--- TEXT FOR ANALYSIS Enclosed Below ---
In November 2022, Eastern Eight Time, the personal wallet of Shen Bo, founder of Distributed Capital, was attacked by hackers, with approximately 42 million USD in assets transferred in a very short time. This incident has since been regarded as one of the highest-value personal wallet thefts in the history of cryptocurrency. Three years later, on March 26, 2026, he chose to break the silence publicly and announced the launch of a global bounty program aimed at recovering assets, with the reward set at 10%-20% of the amount ultimately recovered. However, as of now, only about 1.2 million USD of the relevant assets have been effectively frozen through judicial and on-chain tracking, highlighting the extreme difficulty of recovery in a decentralized environment that involves cross-chain, cross-border, and multi-account mixing. On one end are the codes, addresses, and chaotic flow of funds, while on the other is the continuously evolving AI on-chain analysis and evidence collection capabilities over nearly three years. This global bounty action is forcibly pushing both to the same battlefield.
From a Shocking Heist to a Long Night of Three-Year Tracking
The attack in November 2022 occurred during a phase in the cryptocurrency industry where there was still a “path dependence” on security risks: most people believed that cold wallets, multi-signature protocols, and basic operational discipline were sufficient to handle the vast majority of threats. Shen Bo's personal wallet was drained of about 42 million USD in one go, not only resetting public perception of the “personal wallet risk threshold” but quickly categorizing it as one of the “highest-level personal wallet thefts in cryptocurrency history.” In the early stages of the case, due to the lack of mature cross-chain evidence collection tools and the lag in collaboration mechanisms between various judicial jurisdictions, traditional manual tracking based on publicly available on-chain information progressed slowly; even when certain intermediate addresses could be identified, it was difficult to promptly relay effective freezing actions to downstream platforms.
The following three years were more like a protracted tug-of-war without gunfire. As time passed, the case was not abandoned but rather embedded into the continuously evolving practice of on-chain evidence collection: through continuous monitoring of suspicious addresses, tracking fund flows, and identifying suspected entry and exit points, the team gradually obtained several key clues, and with the cooperation of some judicial entities and platforms, successfully froze about 1.2 million USD worth of relevant assets. This number may not be high, but it signifies the establishment of a limited yet real bridge between “complete disappearance” and “partial funds reappearance,” linking on-chain evidence collection with real-world execution.
--- End of Enclosed TEXT FOR ANALYSIS ---
--- GIVEN DATA Enclosed Below ---
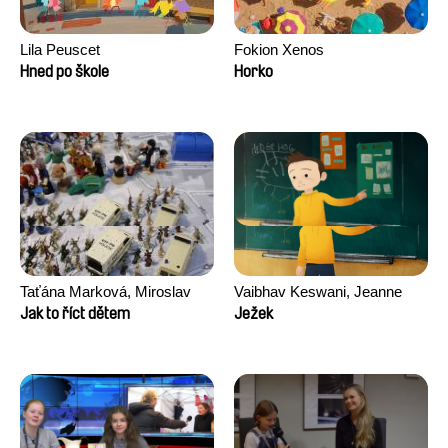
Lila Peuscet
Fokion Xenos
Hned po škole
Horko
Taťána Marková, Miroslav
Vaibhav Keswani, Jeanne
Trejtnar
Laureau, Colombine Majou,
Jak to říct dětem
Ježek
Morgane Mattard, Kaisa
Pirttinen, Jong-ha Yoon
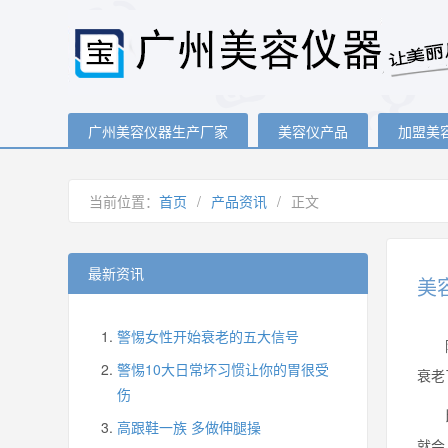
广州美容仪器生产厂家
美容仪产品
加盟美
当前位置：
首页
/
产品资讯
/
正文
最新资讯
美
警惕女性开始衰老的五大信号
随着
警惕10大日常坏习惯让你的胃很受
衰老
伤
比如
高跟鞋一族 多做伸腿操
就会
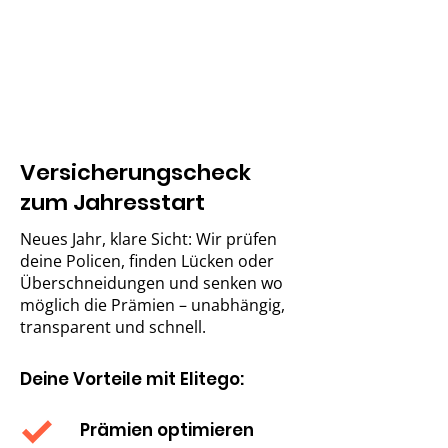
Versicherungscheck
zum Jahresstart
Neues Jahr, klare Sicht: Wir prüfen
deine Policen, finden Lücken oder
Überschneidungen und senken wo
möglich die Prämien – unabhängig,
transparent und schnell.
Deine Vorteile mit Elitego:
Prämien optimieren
--- End of Enclosed GIVEN DATA ---
--- GIVEN DATA Enclosed Below ---
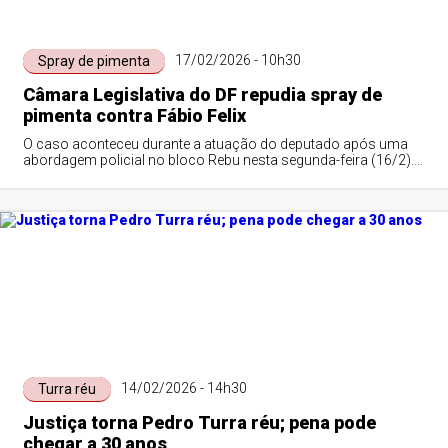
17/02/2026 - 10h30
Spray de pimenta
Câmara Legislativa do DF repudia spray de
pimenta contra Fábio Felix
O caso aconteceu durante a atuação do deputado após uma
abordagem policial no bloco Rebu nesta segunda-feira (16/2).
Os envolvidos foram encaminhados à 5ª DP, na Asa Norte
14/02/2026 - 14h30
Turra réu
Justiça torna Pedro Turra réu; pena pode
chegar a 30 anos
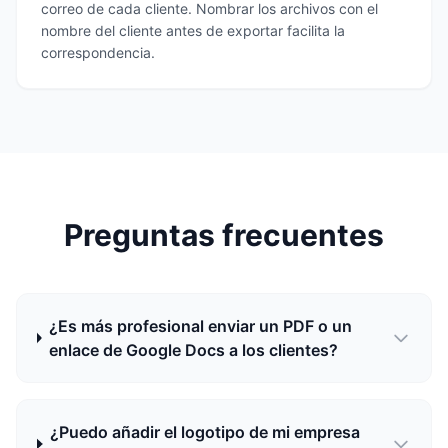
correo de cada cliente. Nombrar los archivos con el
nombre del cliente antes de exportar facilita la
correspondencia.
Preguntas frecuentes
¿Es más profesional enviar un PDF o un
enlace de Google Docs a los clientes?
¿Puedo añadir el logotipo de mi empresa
--- End of Enclosed GIVEN DATA ---
EXERCISE PROMPT:
Pick up the article on the 2022 theft from Shen Bo's wallet and continue writing it from its last sentence.

RESULT BELOW:
From the victim's perspective, these three years have not only been a process of continuous upgrades in technical routes but also an infinitely prolonged experience in time costs and psychological pressure. The prolonged uncertainty regarding the funds means that all assumptions about security have been overturned, putting pressure on the reputation of both individuals and institutions. More importantly, this case has forced people to reevaluate the boundaries of traditional recovery methods: in a system where assets can cross borders without permission and identities can be obscured by layers of addresses, relying solely on offline criminal investigations and judicial collaboration is evidently insufficient to address the new forms of on-chain crime.
Rewarding 10%-20%: Building a Distributed Pursuit Network with Interests
In the global bounty program officially launched on March 26, 2026, the most noteworthy design is that it sets the reward range at “10%-20% of the amount ultimately recovered”, rather than vague publicity around the total amount stolen. This framework effectively anchors the profit of all participants directly to “how much can be recovered,” rather than the easily misinterpreted concept of a “fixed reward pool” represented by “42 million USD.” For clue providers and technical teams, the real motivation lies in pushing for a recovery ratio rather than fantasizing about a static large overall bounty.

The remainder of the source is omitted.